Il est si facile d’élever ses vices à la hauteur des vertus et de se rechercher soi-même sous le couvert de buts nobles et désintéressés. Et cela avec la plus belle inconscience. Mais vienne une occasion où l’homme qui se ment ainsi à lui-même est contredit ou contrarié, alors le masque tombe. Il se trouble et s’irrite. Derrière l’homme « spirituel » qui n’était qu’un personnage d’emprunt, apparaît l’homme « charnel » : le vivant, tous ongles dehors, qui se défend. Ce trouble et cette agressivité révèlent que l’homme est mené par d’autres profondeurs que celles de l’esprit du Seigneur.


Mais le travail n’est pas tout, il ne résout pas tout. Il peut même devenir un obstacle redoutable à la vraie liberté de l’homme. Il le devient chaque fois que l’homme se laisse accaparer par son œuvre au point d’oublier d’adorer le Dieu vivant et vrai. Aussi il nous faut veiller jalousement à ne pas laisser s’éteindre en nous l’esprit d’oraison. Cela est plus important que tout.

L’homme n’est grand que lorsqu’il s’élève au-dessus de son œuvre pour ne plus voir que Dieu. Alors seulement il atteint toute sa taille. Mais cela est difficile, très difficile.

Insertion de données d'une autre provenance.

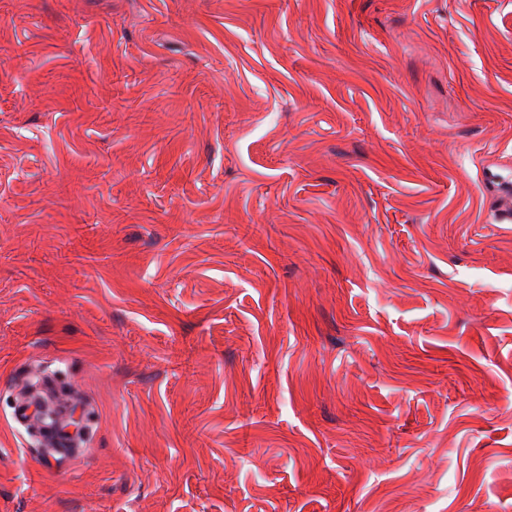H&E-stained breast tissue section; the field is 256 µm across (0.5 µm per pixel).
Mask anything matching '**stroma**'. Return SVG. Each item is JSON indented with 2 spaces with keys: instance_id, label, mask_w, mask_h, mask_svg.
Listing matches in <instances>:
<instances>
[{
  "instance_id": "35a3bbf8",
  "label": "stroma",
  "mask_w": 512,
  "mask_h": 512,
  "mask_svg": "<svg viewBox=\"0 0 512 512\" xmlns=\"http://www.w3.org/2000/svg\"><path fill=\"white\" fill-rule=\"evenodd\" d=\"M509 175L512 0H0V512H512Z\"/></svg>"
}]
</instances>
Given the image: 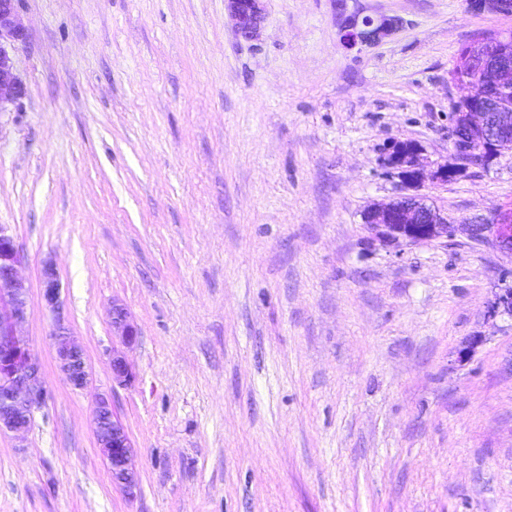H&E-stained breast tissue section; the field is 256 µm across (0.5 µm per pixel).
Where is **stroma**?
<instances>
[{
	"instance_id": "1",
	"label": "stroma",
	"mask_w": 512,
	"mask_h": 512,
	"mask_svg": "<svg viewBox=\"0 0 512 512\" xmlns=\"http://www.w3.org/2000/svg\"><path fill=\"white\" fill-rule=\"evenodd\" d=\"M19 0L24 96L0 106V225L18 333L47 390L0 433V512H512V257L459 230L387 246L365 213L403 193L410 142L454 161L460 49L512 30L467 0ZM399 16L345 48L341 13ZM421 195L450 223L512 213V151ZM52 261L90 385L55 360ZM139 329L113 386V303ZM109 394L141 491L93 431ZM263 0H224L237 35L246 41L258 39L264 20ZM419 149L413 145L394 144L386 163L398 170L399 177L405 188H416L420 185L424 169L420 162ZM109 366L112 374V384H117L118 386L131 385L134 374L130 363L122 352L112 349Z\"/></svg>"
}]
</instances>
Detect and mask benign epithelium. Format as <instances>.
I'll use <instances>...</instances> for the list:
<instances>
[{"mask_svg": "<svg viewBox=\"0 0 512 512\" xmlns=\"http://www.w3.org/2000/svg\"><path fill=\"white\" fill-rule=\"evenodd\" d=\"M237 35L246 41L258 39L264 20L263 0H224ZM473 9L507 14L502 0H470ZM396 16L345 15L339 25L341 42L350 48L377 45L400 27ZM500 50L487 54L488 38L471 45V55L484 65L487 83L478 85L470 79H456L454 84L467 90L452 113L451 141L458 160L456 173L470 168H487L492 153L512 150V32L493 35ZM26 39V28L18 14L17 0H0V105L22 98L24 86L17 77L8 47ZM386 163L397 169L405 188H416L423 179L419 149L413 145L394 144ZM365 223L380 240L393 243L404 240L422 243L454 235L456 225L448 223L438 209L416 195L402 196L375 207L365 215ZM473 241L491 243L512 255L511 224H466ZM20 255L14 237L0 225V431L22 437L29 429L34 413L45 403L47 391L41 381L38 356L17 333L26 319L27 289L17 276ZM42 299L54 312L60 310V286L53 264L41 271ZM112 329L130 347L138 329L127 309L112 303ZM53 336L56 340L57 366L73 390H84L90 373L83 349L68 339L67 327L57 318ZM112 383L128 386L134 374L126 356L112 351L109 359ZM94 431L104 460L111 464L112 484L130 499L140 492V479L133 467L134 446L123 423L115 416L111 398L99 395L93 410Z\"/></svg>", "mask_w": 512, "mask_h": 512, "instance_id": "7a95c632", "label": "benign epithelium"}]
</instances>
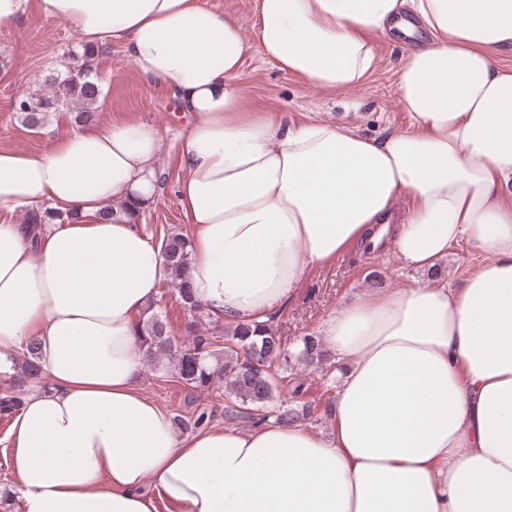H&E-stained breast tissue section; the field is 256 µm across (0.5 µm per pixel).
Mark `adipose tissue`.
Instances as JSON below:
<instances>
[{"instance_id":"1","label":"adipose tissue","mask_w":512,"mask_h":512,"mask_svg":"<svg viewBox=\"0 0 512 512\" xmlns=\"http://www.w3.org/2000/svg\"><path fill=\"white\" fill-rule=\"evenodd\" d=\"M81 43L122 45L193 121L176 191L195 296L221 323L261 322L313 268L394 226L420 278L346 294L320 333L336 361L330 431L273 422L178 436L138 385L136 323L167 278L160 246L104 208L156 201V130L61 127L31 154L0 149V208L74 221L0 222V377L36 344L10 426L17 512H512V0H255L251 34L198 0H0ZM407 48L411 127L253 112L235 83L250 51L323 90L373 71V35ZM484 254L456 285L435 271L460 242ZM26 215V217H25ZM72 214H66L51 208H44L41 210L32 209L28 212L22 210L8 211L0 209V220L11 222L14 224H29L33 234L35 235L42 224H53L54 221H59V224L71 222L74 217ZM25 218V222H24Z\"/></svg>"}]
</instances>
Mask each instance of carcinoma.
I'll return each instance as SVG.
<instances>
[{"label": "carcinoma", "mask_w": 512, "mask_h": 512, "mask_svg": "<svg viewBox=\"0 0 512 512\" xmlns=\"http://www.w3.org/2000/svg\"><path fill=\"white\" fill-rule=\"evenodd\" d=\"M106 53L105 47L84 45L73 53L81 64L56 72L46 80L44 89L18 95L12 108L22 123L30 129H41L59 112L75 113L77 125L98 122L103 90L94 64ZM72 220L73 215L47 207L32 209L25 217L34 233L44 224ZM160 245L170 270L172 294L189 318L184 335L175 338L168 335L166 322L158 312L145 311L138 320L144 360L156 365L160 358L167 359L180 382L194 392L224 389V416L229 420H243L256 427L271 419L285 425L311 419L314 409L297 401L304 393L303 384H289L288 373L303 365L314 368L322 380L329 375L331 354L321 337L306 335L290 345L269 319L205 327L203 318L208 313L193 295L188 280L189 238L165 233ZM20 367L24 375L39 372L34 345L27 346ZM23 394L22 381H10L9 392L0 397V411L18 413L24 404Z\"/></svg>", "instance_id": "1"}]
</instances>
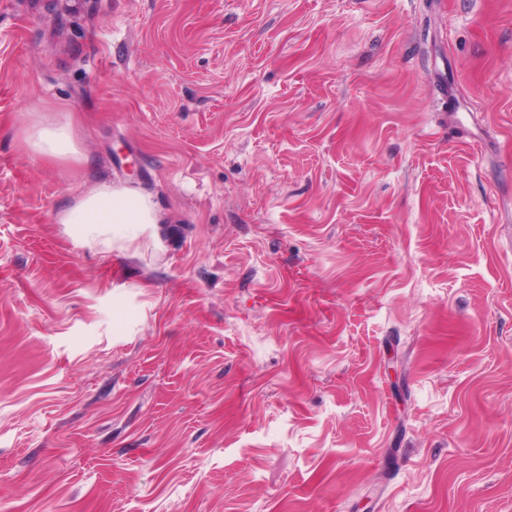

Cette œuvre qu’il a accomplie, dans la mesure où il s’y attache, devient pour lui le centre du monde ; elle le met dans un état d’indisponibilité radicale. Il faudra une effraction pour l’en arracher. Grâce à Dieu, une telle effraction peut se produire. Mais les moyens providentiels mis alors en œuvre sont redoutables. Ce sont l’incompréhension, la contradiction, la souffrance, l’échec. Et parfois jusqu’au péché lui-même que Dieu permet. La vie de foi connaît alors sa crise la plus profonde, la plus décisive aussi. Cette crise est inévitable. Elle se présente tôt ou tard et dans tous les états de vie. L’homme s’est consacré à fond à son œuvre ; et il a cru rendre gloire à Dieu par sa générosité. Et voici que tout à coup Dieu semble le laisser à lui-même, ne pas s’intéresser à ce qu’il fait. Bien plus, Dieu semble lui demander de renoncer à son œuvre, d’abandonner ce à quoi il s’est dévoué corps et âme durant tant d’années dans la joie et dans la peine.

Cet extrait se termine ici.